The Dublin-based outfit had received five prior offers since March from its Japanese rival. Shire management rejected the prior bids due to the valuations and the ratios of cash and stock contained in the offers. The companies’ management teams believe that the deal will offer compelling financial benefits by combining complementary R&D platforms with an attractive geographic footprint.
The deal still needs to be approved by the shareholders of both companies and is not expected to complete until the first half of next year. Up to three of Shire’s directors will join the Takeda board after completion is finalised.
While Shire stockholders may have cause to celebrate, opinion may be cooler in Japan.

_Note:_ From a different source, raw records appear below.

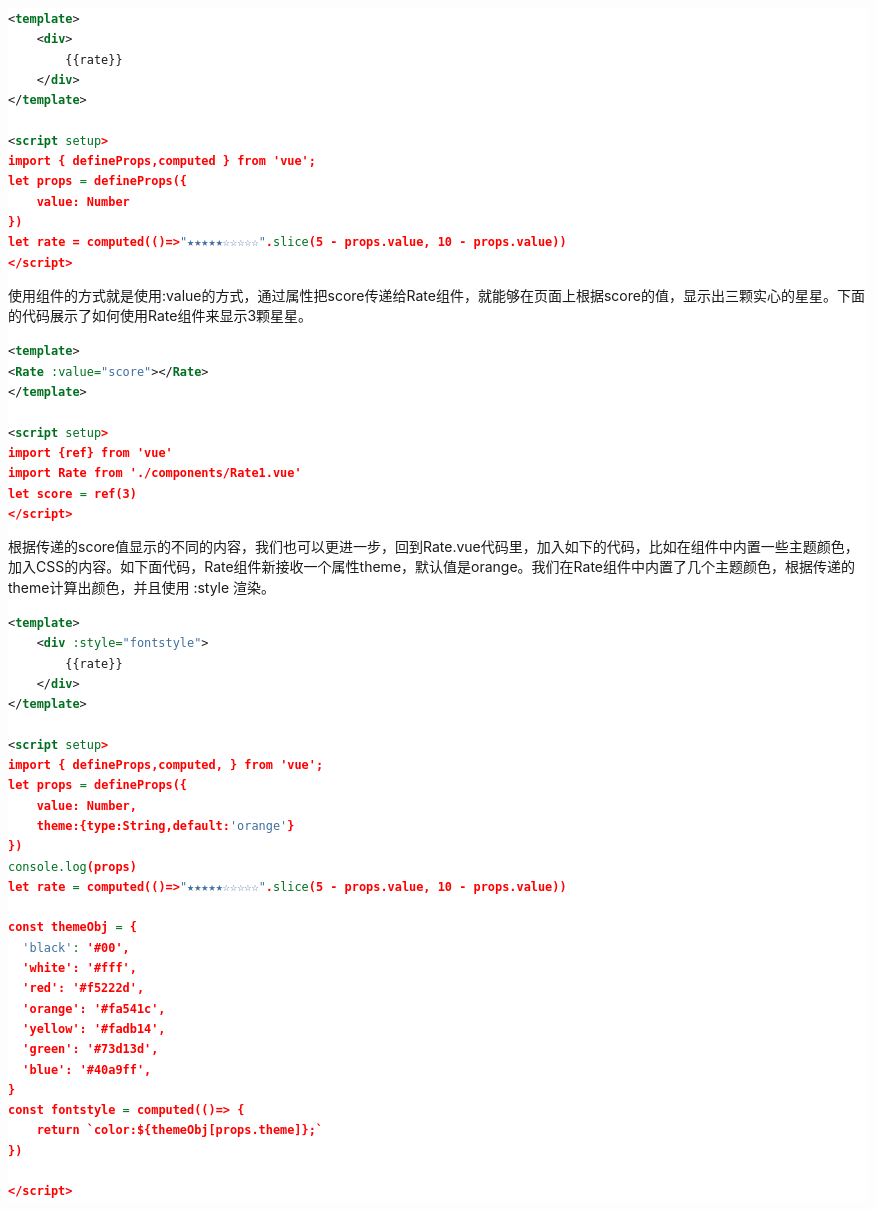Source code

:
 ```xml
<template>
    <div>
        {{rate}}
    </div>
</template>

<script setup>
import { defineProps,computed } from 'vue';
let props = defineProps({
    value: Number
})
let rate = computed(()=>"★★★★★☆☆☆☆☆".slice(5 - props.value, 10 - props.value))
</script>

```

使用组件的方式就是使用:value的方式，通过属性把score传递给Rate组件，就能够在页面上根据score的值，显示出三颗实心的星星。下面的代码展示了如何使用Rate组件来显示3颗星星。

```xml
<template>
<Rate :value="score"></Rate>
</template>

<script setup>
import {ref} from 'vue'
import Rate from './components/Rate1.vue'
let score = ref(3)
</script>

```

根据传递的score值显示的不同的内容，我们也可以更进一步，回到Rate.vue代码里，加入如下的代码，比如在组件中内置一些主题颜色，加入CSS的内容。如下面代码，Rate组件新接收一个属性theme，默认值是orange。我们在Rate组件中内置了几个主题颜色，根据传递的theme计算出颜色，并且使用 :style 渲染。

```xml
<template>
    <div :style="fontstyle">
        {{rate}}
    </div>
</template>

<script setup>
import { defineProps,computed, } from 'vue';
let props = defineProps({
    value: Number,
    theme:{type:String,default:'orange'}
})
console.log(props)
let rate = computed(()=>"★★★★★☆☆☆☆☆".slice(5 - props.value, 10 - props.value))

const themeObj = {
  'black': '#00',
  'white': '#fff',
  'red': '#f5222d',
  'orange': '#fa541c',
  'yellow': '#fadb14',
  'green': '#73d13d',
  'blue': '#40a9ff',
}
const fontstyle = computed(()=> {
    return `color:${themeObj[props.theme]};`
})

</script>

```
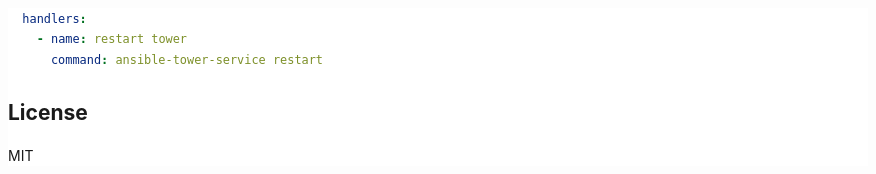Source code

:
 ```yaml
  handlers:
    - name: restart tower
      command: ansible-tower-service restart
```

License
-------

MIT
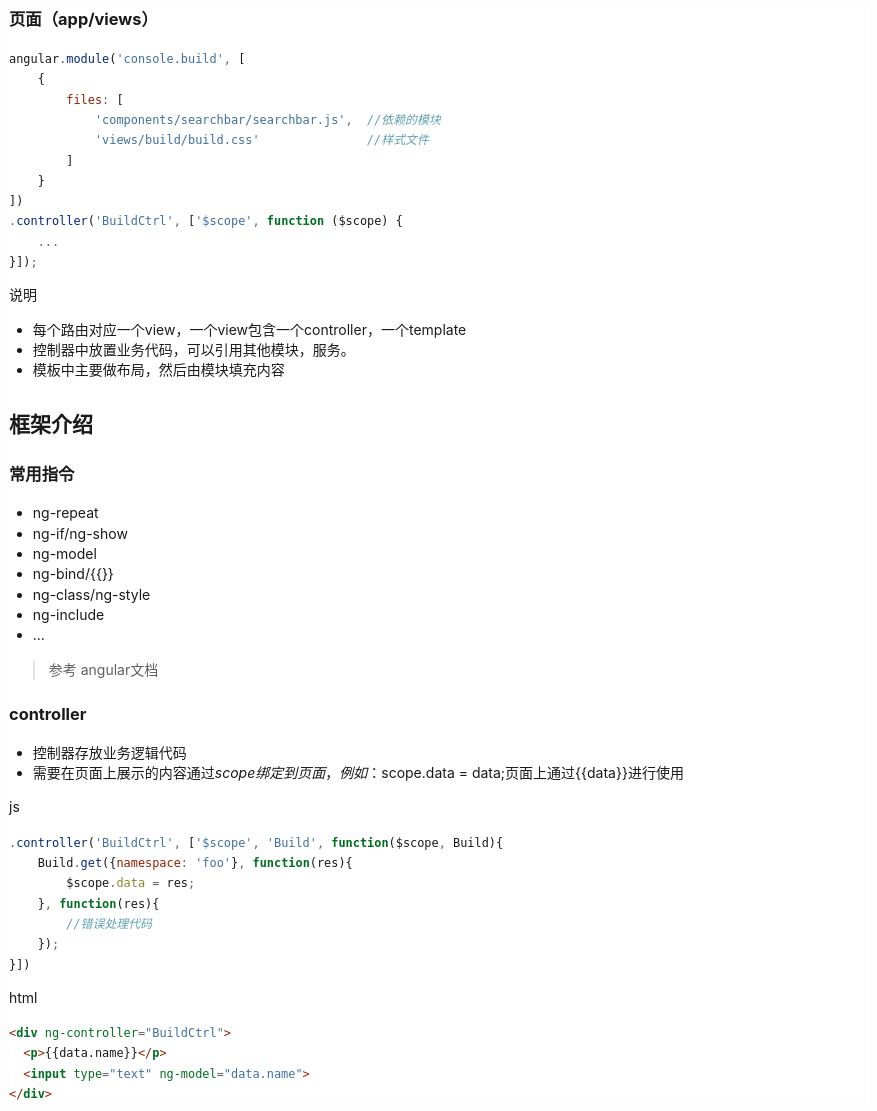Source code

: ### 页面（app/views）
```js
angular.module('console.build', [
    {
        files: [
            'components/searchbar/searchbar.js',  //依赖的模块
            'views/build/build.css'               //样式文件
        ]
    }
])
.controller('BuildCtrl', ['$scope', function ($scope) {
    ...
}]);
```
说明
- 每个路由对应一个view，一个view包含一个controller，一个template
- 控制器中放置业务代码，可以引用其他模块，服务。
- 模板中主要做布局，然后由模块填充内容

## 框架介绍

### 常用指令
- ng-repeat
- ng-if/ng-show
- ng-model
- ng-bind/{{}}
- ng-class/ng-style
- ng-include
- ...
> 参考 angular文档

### controller

- 控制器存放业务逻辑代码
- 需要在页面上展示的内容通过$scope绑定到页面，例如：$scope.data = data;页面上通过{{data}}进行使用

js
```js
.controller('BuildCtrl', ['$scope', 'Build', function($scope, Build){
    Build.get({namespace: 'foo'}, function(res){
        $scope.data = res;
    }, function(res){
        //错误处理代码
    });
}])
```

html
```html
<div ng-controller="BuildCtrl">
  <p>{{data.name}}</p>
  <input type="text" ng-model="data.name">
</div>
```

To fund the deal, Takeda will take on debt equal to more than 5 times EBITDA. The firms expect that improved cash flow after the deal will allow rapid deleveraging, but Takeda shareholders will need to approve the deal and may yet prove a roadblock.
Shire’s Chairman, Susan Kilsby said: “We firmly believe that this combination recognizes the strong growth potential of our leading products and innovative pipeline and is in the best interests of our shareholders, our patients and the communities we serve.”
Christophe Weber, Chief Executive Officer of Takeda, said: “Shire’s highly complementary product portfolio and pipeline, as well as experienced employees, will accelerate our transformation for a stronger Takeda. Together, we will be a leader in providing targeted treatments in gastroenterology, neuroscience, oncology, rare diseases and plasma-derived therapies. We are looking forward to the benefits this combination will bring to patients worldwide, the opportunities it will bring for our employees and the returns it will deliver for our shareholders.”
Shares in Shire were up by 159p to 4,015p at 13:50 BST.